Trois amies
La valse des sentiments
Emmanuel Mouret est le grand maître es marivaudage « franco-allénien », si je puis me permettre ce néologisme un tantinet hardi. Ce ne sont pas ces 117 minutes de comédie dramatique qui vont me démentir. Joan n'est plus amoureuse de Victor et souffre de se sentir malhonnête avec lui. Alice, sa meilleure amie, la rassure : elle-même n’éprouve aucune passion pour Eric et pourtant leur couple se porte à merveille ! Elle ignore qu’il a une liaison avec Rebecca, leur amie commune... Quand Joan décide finalement de quitter Victor et que celui-ci disparaît, la vie des trois amies et leurs histoires s’en trouvent bouleversées. Le cinéaste et Carmen Leroi, sa coscénariste se sont inspirés du Alice de Woody Allen, nous dit-on. Quand je vous le disais… Un pur régal !
Tout est réuni ici pour nous procurer le plaisir le plus raffiné du spectateur… et de la spectatrice. Mouret aime les femmes et leur rend un hommage passionné et passionnant tout au long de cette sorte de mini-série en un seul épisode. On va de rebondissement sentimental à un autre sans temps mort, sans ennui, sans effet répétitif. Mouret est un génie du film choral où les histoires s’entremêlent avec une ingéniosité virtuose. Comme d’habitude la bande-son est subtile avec Bach, Poulenc, Beethoven, Mozart, et une jolie musique originale de Benjamin Estrado. Après Mademoiselle de Jonquières, Les Choses qu’on dit, les Choses qu’on fait et Chronique d’une liaison passagère, poursuit son parcours sans faute dans sa valse des sentiments qui se teinte par instant d’une gravité qu’on ne lui connaissait pas.
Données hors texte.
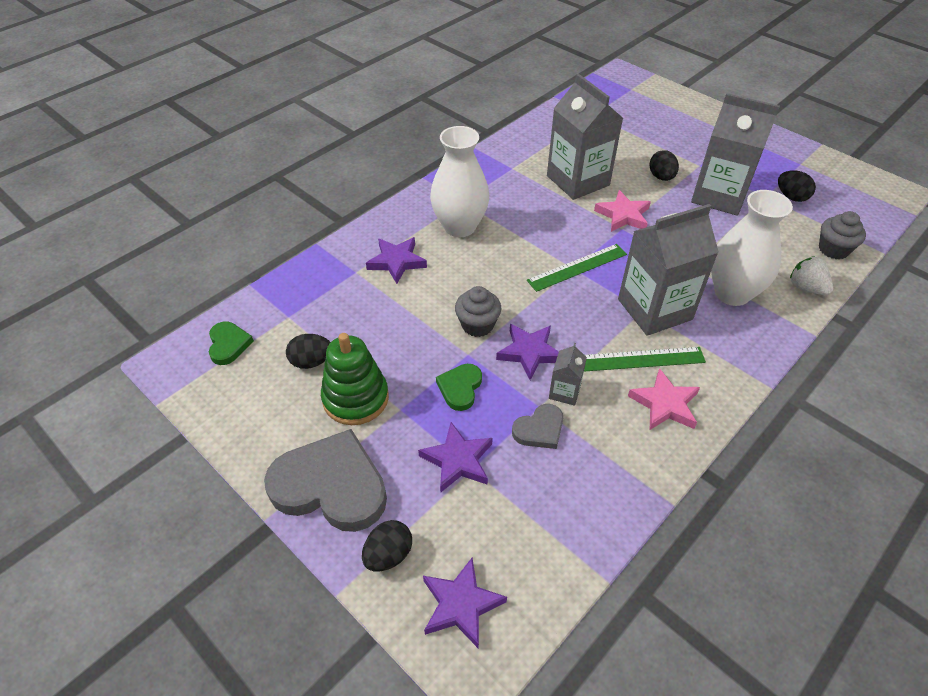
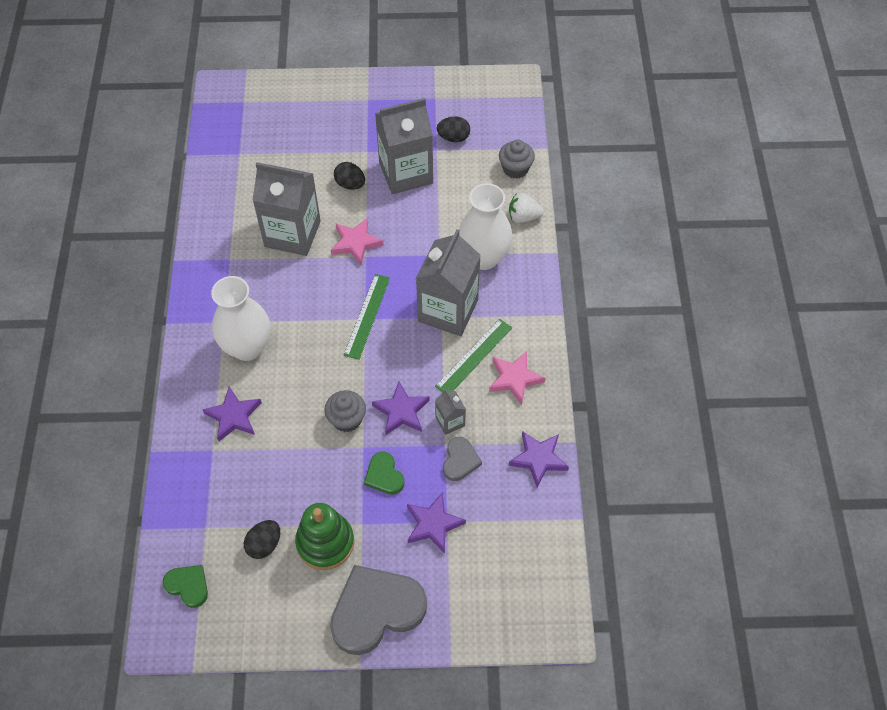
camera: 45 degrees left, 10 degrees up
(388, 555) = (455, 616): black egg -> none
(461, 604) = (521, 604): purple star -> purple star (538, 459)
Et puis quel casting ! De toute évidence, les grands noms du cinéma français adorent tourner sous la direction de ce cinéaste. La preuve cette fois avec Camille Cottin, Sara Forestier, India Hair, - qui crève l’écran -, Vincent Macaigne, Damien Bonnard, Grégoire Ludig, Eric Caravaca, Mathieu Métral, Hugues Pérot, qui, visiblement se régalent à défendre les personnages et des dialogues ciselés comme rarement. Certains prétendront que c’est du cinéma suranné… et alors ! Passer près de deux heures dans ce bain de talent à tous les niveaux est un cadeau dont on serait bien sot de se priver.